A portare aria nuova potrebbe essere stato il nuovo titolare della delega per la Famiglia, Enrico Costa, ministro degli Affari regionali. Si parla in primo luogo di riordino delle misure esistenti che vanno dalle classiche detrazioni per figli a carico – “riconosciute per il coniuge e per i figli, sono decrescenti al crescere del reddito e si annullano ad un reddito di circa 90 mila euro: nell’anno di imposta 2014 valevano in tutto 13 miliardi e sono state percepite da quasi 12 milioni e 700 mila contribuenti” – l’assegno al nucleo familiare (Anf) – “un’erogazione diretta da parte dell’Inps nelle retribuzioni dei lavoratori dipendenti (e dei pensionati che provengono da quel mondo)” – al recente bonus bebè.

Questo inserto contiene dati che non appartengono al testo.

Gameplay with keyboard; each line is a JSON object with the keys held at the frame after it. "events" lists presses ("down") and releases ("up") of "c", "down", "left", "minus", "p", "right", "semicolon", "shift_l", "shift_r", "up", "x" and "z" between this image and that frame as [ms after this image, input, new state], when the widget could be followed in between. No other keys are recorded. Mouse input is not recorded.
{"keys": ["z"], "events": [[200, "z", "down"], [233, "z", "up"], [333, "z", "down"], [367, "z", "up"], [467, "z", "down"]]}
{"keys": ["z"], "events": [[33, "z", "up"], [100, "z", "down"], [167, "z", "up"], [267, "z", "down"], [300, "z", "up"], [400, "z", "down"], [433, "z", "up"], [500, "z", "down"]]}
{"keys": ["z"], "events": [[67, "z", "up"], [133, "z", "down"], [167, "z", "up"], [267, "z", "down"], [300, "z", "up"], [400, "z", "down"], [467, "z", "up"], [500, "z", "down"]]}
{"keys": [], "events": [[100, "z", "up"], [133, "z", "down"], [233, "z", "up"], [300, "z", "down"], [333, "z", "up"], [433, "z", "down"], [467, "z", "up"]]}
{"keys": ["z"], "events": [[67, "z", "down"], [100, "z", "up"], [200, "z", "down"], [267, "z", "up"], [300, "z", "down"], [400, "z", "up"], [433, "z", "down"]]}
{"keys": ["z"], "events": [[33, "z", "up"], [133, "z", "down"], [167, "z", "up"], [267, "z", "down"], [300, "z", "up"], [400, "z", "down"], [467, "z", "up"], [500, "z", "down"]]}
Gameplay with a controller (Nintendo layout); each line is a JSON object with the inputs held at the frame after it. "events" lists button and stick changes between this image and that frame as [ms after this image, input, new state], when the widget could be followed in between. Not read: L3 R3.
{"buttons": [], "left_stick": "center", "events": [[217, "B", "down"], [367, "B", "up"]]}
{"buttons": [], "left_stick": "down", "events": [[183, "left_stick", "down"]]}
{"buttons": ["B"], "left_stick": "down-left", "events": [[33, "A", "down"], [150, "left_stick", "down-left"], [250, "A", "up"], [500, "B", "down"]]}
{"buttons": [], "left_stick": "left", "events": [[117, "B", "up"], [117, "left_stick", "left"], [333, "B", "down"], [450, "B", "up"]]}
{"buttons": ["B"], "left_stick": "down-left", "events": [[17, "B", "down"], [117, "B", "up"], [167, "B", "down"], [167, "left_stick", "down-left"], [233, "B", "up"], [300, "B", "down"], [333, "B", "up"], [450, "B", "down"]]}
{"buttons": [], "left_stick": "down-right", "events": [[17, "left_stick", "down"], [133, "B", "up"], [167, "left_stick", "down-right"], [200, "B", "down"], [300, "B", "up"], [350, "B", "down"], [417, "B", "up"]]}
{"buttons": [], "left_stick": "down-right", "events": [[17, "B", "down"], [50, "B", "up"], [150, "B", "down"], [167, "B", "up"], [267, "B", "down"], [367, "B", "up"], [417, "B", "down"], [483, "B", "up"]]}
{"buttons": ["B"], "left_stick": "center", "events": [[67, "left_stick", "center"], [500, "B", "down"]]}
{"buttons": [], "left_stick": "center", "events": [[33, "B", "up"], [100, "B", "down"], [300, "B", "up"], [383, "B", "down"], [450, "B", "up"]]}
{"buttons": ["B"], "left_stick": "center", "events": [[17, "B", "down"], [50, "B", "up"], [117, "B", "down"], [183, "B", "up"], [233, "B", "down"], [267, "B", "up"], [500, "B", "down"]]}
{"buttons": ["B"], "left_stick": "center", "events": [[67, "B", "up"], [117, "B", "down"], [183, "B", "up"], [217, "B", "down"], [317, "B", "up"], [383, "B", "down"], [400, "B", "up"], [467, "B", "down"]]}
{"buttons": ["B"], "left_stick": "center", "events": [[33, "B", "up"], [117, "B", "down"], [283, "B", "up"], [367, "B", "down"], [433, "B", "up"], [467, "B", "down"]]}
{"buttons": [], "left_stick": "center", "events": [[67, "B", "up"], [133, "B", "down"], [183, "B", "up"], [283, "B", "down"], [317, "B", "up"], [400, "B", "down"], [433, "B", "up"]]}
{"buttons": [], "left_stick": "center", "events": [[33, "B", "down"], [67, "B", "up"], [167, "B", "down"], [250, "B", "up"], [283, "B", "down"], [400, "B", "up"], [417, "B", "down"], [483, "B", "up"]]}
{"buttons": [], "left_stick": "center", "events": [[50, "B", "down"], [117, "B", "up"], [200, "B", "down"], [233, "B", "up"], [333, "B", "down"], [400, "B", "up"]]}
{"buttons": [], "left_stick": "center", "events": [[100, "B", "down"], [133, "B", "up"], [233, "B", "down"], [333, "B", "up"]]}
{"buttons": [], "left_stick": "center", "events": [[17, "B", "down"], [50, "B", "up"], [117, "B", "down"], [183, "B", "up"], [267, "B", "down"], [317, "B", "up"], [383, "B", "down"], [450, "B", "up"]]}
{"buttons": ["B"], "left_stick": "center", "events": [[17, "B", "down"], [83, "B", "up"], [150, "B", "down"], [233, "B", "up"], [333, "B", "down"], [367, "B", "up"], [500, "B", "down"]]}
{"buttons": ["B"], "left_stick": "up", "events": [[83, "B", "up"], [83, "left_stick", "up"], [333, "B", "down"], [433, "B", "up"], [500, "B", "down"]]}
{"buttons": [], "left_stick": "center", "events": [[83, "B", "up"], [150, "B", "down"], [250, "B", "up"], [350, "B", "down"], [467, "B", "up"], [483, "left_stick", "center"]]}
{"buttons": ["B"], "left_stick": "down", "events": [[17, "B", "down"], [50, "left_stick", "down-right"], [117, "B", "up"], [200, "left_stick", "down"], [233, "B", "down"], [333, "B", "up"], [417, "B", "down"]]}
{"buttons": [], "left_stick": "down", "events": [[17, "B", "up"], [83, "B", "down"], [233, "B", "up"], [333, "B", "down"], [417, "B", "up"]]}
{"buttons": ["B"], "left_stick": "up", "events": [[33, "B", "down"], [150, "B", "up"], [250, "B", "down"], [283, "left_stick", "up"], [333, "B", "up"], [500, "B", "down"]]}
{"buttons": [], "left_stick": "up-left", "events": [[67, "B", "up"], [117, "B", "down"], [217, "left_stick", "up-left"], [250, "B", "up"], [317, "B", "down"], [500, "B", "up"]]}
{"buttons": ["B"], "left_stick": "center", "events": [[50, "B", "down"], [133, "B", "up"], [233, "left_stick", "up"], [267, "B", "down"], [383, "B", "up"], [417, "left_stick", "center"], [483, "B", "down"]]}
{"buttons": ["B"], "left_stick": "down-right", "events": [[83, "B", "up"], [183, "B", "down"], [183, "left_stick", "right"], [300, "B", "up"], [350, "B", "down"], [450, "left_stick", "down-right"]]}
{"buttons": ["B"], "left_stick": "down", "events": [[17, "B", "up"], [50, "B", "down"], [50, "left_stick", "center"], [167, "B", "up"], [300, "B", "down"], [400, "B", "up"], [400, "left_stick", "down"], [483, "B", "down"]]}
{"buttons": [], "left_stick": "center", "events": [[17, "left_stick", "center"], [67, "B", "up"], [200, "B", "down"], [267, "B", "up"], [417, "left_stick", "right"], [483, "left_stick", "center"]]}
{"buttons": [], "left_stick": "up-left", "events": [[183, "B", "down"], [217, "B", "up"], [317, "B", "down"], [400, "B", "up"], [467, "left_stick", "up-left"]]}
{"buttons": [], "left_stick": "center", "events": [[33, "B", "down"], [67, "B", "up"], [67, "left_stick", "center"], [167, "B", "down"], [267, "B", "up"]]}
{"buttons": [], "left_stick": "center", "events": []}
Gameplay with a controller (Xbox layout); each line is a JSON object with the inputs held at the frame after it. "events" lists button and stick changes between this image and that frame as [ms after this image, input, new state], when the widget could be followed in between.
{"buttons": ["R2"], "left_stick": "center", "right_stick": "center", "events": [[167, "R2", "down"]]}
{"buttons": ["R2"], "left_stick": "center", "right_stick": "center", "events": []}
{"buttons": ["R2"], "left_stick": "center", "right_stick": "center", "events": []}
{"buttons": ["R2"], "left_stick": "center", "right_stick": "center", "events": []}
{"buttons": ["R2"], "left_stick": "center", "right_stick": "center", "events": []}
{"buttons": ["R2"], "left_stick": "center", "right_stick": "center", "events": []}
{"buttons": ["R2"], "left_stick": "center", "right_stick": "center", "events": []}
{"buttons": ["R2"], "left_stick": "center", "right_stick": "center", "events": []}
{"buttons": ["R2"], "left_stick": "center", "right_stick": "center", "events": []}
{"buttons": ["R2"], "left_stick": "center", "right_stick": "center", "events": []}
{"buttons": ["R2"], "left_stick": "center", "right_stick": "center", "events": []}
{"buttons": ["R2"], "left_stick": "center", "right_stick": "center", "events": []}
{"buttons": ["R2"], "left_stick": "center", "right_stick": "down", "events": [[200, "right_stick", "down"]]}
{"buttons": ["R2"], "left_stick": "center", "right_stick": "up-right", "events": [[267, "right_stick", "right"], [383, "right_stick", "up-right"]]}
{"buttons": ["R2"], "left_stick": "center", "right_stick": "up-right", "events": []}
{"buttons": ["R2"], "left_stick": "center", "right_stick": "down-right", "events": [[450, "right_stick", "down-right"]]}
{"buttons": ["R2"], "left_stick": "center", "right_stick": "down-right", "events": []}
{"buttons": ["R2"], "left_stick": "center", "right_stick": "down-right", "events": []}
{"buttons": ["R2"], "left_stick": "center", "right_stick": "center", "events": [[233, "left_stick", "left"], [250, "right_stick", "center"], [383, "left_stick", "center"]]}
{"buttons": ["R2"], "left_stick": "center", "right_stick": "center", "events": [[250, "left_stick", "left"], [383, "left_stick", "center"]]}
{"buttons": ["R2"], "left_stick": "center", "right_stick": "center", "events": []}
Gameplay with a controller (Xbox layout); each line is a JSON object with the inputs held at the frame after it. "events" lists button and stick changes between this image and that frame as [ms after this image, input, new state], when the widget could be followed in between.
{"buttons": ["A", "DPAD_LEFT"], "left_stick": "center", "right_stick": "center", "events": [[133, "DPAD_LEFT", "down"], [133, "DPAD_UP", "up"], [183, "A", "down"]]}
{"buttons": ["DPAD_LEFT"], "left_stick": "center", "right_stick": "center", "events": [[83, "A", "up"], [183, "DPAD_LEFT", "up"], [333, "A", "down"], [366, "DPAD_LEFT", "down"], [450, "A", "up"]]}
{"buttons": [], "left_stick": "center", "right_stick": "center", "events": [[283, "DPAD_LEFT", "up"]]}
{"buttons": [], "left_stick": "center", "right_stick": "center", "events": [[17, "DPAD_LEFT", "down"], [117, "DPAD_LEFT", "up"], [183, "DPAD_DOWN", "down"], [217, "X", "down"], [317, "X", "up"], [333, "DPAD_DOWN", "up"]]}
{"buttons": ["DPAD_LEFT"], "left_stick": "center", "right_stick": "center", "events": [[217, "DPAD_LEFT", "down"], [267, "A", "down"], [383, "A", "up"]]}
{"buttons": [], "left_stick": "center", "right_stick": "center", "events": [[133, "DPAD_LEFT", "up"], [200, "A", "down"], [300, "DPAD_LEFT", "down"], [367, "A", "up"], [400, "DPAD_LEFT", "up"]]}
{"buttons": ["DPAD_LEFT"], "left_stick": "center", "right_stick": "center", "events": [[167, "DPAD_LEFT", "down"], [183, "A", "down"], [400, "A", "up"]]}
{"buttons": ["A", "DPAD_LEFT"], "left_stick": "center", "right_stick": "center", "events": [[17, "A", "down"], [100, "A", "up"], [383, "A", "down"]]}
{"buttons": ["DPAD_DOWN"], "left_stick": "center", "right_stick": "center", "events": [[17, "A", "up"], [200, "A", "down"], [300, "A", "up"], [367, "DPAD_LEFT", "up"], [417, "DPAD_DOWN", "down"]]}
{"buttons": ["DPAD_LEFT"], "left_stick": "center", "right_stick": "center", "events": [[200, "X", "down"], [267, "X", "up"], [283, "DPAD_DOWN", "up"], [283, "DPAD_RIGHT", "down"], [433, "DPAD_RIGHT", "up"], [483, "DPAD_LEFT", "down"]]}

“Al di là dell’inevitabile inefficienza amministrativa di un sistema così frastagliato, non è infrequente che una famiglia non sappia esattamente a quali prestazioni ha diritto e quali sono gli adempimenti necessari. Il governo dovrà valutare se in occasione del riordino potranno emergere risorse aggiuntive: si ragiona sulla possibilità di concentrare l’effetto dei detrazioni fiscali e bonus bebè sul secondo figlio, come specifica misura di incentivo alla natalità”.
Nella stessa ottica di alleggerire la pressione fiscale e favorire famiglie e lavoratori, nella prossima legge di stabilità potrebbero inoltre essere inseriti interventi sulla previdenza complementare, con la riduzione dell’aliquota recentemente portata al 20% o l’aumento della deducibilità dei contributi a fondi privati.
Ma a parte gli incentivi a fare figli, gli italiani hanno ben altro a cui pensare, ossia le tasse. Come ha rivelato la Cgia di Mestre, negli ultimi anni alla guida di Monti, Letta e infine Renzi, le imprese e le famiglie italiane hanno dovuto sostenere uno sforzo fiscale aggiuntivo di ben 29,3 miliardi di euro.
“Tra le principali tasse locali, solo l’Irap (-4,2 miliardi pari a una variazione del -13 per cento) ha subito una contrazione abbastanza decisa: tutte le altre, invece, hanno registrato un netto aumento. Tra il 2010 e il 2015 l’addizionale regionale Irpef è aumentata di 3,1 miliardi di euro (+39 per cento). L’anno scorso nelle casse dei governatori sono finiti ben 11,3 miliardi di euro. L’addizionale comunale Irpef è aumentata di 1,4 miliardi (+51 per cento): nel 2015 questa imposta ha garantito ai Sindaci un gettito di ben 4,3 miliardi di euro. Ma l’imposta che ha subito l’incremento più sensibile è stata quella sugli immobili. Se nel 2010 l’Ici consentì ai primi cittadini di incamerare 9,6 miliardi, nel 2015 i Sindaci con l’Imu e la Tasi hanno incassato ben 21,3 miliardi (variazione in termini assoluti pari a +11,6 miliardi che corrispondono ad una variazione del +120 per cento)”.